Find the word "lines" in the listing below. Copy every line that has it.
----
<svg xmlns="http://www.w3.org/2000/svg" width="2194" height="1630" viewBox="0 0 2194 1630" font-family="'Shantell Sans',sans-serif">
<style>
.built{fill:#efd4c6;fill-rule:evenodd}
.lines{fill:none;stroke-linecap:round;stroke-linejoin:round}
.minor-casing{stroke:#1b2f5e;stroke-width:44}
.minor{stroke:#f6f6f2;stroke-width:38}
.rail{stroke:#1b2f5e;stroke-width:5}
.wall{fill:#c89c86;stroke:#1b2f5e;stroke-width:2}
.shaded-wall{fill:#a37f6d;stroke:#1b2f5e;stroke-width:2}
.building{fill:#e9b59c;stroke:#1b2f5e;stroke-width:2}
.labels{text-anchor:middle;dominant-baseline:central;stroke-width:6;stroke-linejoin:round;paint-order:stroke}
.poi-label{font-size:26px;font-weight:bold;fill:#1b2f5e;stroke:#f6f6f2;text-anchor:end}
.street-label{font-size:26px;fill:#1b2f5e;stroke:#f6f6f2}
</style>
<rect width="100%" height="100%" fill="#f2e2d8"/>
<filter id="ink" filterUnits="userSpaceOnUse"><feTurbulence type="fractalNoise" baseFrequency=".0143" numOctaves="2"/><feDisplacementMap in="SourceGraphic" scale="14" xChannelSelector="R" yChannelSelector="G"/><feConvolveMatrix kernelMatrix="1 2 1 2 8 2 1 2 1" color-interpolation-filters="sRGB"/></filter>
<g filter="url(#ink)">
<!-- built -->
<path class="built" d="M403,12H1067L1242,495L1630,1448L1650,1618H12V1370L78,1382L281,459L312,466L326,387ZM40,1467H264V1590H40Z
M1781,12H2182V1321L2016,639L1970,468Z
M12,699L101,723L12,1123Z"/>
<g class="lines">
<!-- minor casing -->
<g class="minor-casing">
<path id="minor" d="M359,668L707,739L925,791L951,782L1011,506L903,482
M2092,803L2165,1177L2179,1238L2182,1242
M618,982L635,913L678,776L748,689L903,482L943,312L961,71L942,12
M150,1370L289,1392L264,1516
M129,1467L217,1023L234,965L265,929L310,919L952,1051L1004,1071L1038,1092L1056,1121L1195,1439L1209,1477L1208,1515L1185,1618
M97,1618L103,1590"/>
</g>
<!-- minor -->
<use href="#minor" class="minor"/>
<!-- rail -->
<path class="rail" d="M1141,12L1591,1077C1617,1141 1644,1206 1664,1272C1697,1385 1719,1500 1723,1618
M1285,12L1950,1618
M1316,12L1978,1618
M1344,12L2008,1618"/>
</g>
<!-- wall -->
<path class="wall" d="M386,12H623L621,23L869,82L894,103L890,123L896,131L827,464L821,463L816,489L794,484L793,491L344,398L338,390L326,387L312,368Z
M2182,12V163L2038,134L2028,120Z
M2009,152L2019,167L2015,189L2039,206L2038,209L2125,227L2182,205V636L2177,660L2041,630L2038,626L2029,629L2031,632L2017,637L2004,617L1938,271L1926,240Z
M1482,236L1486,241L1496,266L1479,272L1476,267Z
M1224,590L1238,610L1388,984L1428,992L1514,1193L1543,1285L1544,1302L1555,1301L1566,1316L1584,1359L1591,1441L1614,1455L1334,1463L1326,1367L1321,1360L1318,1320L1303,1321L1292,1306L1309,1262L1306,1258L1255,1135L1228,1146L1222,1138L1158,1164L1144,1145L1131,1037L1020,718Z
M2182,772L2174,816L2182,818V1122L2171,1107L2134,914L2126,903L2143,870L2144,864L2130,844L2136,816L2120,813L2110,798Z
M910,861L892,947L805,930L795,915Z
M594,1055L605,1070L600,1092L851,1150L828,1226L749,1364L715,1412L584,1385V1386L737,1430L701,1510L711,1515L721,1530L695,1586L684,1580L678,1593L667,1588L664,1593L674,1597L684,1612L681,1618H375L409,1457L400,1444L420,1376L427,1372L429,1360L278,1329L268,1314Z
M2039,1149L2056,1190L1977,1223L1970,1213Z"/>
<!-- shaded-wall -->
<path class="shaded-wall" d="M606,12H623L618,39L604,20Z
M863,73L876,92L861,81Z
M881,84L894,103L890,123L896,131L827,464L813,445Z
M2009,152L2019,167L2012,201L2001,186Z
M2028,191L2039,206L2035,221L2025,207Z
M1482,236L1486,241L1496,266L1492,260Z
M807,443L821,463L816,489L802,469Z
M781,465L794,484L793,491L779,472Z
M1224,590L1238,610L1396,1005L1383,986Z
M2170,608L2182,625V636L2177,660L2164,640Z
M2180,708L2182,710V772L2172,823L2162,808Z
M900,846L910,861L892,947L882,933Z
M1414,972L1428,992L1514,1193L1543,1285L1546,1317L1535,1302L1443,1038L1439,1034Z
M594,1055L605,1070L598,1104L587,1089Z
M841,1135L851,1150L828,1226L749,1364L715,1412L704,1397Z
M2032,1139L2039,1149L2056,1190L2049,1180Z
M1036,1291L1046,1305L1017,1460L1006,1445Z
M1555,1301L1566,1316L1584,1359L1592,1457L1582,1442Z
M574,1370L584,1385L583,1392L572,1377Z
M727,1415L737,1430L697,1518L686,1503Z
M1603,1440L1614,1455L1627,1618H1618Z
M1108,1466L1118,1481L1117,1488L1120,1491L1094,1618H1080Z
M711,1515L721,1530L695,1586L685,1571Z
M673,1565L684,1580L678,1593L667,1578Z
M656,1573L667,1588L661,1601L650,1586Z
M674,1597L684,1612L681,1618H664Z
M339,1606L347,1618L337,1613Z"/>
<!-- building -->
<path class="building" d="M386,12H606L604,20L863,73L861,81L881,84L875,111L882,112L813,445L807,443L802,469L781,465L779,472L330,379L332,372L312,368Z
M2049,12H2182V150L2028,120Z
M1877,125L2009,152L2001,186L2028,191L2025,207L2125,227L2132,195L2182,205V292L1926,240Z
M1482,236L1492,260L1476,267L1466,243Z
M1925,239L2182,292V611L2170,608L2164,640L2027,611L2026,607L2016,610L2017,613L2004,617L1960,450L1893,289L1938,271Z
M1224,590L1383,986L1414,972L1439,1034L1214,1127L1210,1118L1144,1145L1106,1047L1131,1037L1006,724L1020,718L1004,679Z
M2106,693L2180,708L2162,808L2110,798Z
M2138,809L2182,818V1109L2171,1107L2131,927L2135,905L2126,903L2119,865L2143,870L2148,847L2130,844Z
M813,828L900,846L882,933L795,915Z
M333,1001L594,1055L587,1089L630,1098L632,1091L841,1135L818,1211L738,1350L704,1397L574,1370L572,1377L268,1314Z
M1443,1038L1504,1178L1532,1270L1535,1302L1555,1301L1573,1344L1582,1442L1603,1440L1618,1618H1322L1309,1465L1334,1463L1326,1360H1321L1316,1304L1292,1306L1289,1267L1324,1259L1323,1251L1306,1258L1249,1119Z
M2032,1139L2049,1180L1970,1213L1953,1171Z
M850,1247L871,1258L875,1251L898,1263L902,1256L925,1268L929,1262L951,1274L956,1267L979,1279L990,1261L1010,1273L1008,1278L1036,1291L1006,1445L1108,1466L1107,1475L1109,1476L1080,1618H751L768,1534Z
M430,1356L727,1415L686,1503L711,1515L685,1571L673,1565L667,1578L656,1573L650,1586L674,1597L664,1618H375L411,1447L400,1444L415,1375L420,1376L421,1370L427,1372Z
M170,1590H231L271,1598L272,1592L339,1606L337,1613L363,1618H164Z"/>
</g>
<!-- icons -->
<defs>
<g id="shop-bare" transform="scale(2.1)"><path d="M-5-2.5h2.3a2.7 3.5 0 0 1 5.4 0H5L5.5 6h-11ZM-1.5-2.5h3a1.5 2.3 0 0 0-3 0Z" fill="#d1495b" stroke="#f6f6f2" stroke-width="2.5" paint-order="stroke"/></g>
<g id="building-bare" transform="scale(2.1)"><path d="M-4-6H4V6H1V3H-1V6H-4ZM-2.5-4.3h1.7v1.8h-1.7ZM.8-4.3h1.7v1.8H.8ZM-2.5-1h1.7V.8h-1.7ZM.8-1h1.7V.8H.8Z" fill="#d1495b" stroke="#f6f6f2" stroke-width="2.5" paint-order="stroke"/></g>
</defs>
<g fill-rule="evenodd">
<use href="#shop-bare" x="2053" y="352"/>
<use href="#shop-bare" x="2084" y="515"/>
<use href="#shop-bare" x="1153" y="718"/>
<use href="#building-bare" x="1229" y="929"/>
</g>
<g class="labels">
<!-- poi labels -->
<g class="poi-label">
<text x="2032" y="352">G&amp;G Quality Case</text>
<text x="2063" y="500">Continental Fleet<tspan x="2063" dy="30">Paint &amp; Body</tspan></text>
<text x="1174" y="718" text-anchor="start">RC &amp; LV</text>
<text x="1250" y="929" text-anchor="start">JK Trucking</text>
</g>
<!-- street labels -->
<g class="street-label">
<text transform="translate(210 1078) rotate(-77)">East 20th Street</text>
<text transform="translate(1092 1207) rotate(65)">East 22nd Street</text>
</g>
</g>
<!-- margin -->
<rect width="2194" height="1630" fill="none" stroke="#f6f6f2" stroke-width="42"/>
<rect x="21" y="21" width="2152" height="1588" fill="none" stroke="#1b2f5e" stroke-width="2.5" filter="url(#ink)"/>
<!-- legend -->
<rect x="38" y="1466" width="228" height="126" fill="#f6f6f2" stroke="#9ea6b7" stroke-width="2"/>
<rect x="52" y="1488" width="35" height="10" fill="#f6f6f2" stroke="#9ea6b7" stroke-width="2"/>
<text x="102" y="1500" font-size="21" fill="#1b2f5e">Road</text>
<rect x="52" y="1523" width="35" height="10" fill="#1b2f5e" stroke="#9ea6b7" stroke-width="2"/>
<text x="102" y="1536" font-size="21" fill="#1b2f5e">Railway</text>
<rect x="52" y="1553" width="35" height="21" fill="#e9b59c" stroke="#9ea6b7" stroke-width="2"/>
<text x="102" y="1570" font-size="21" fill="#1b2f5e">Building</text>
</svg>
----
**Answer**
.lines{fill:none;stroke-linecap:round;stroke-linejoin:round}
<g class="lines">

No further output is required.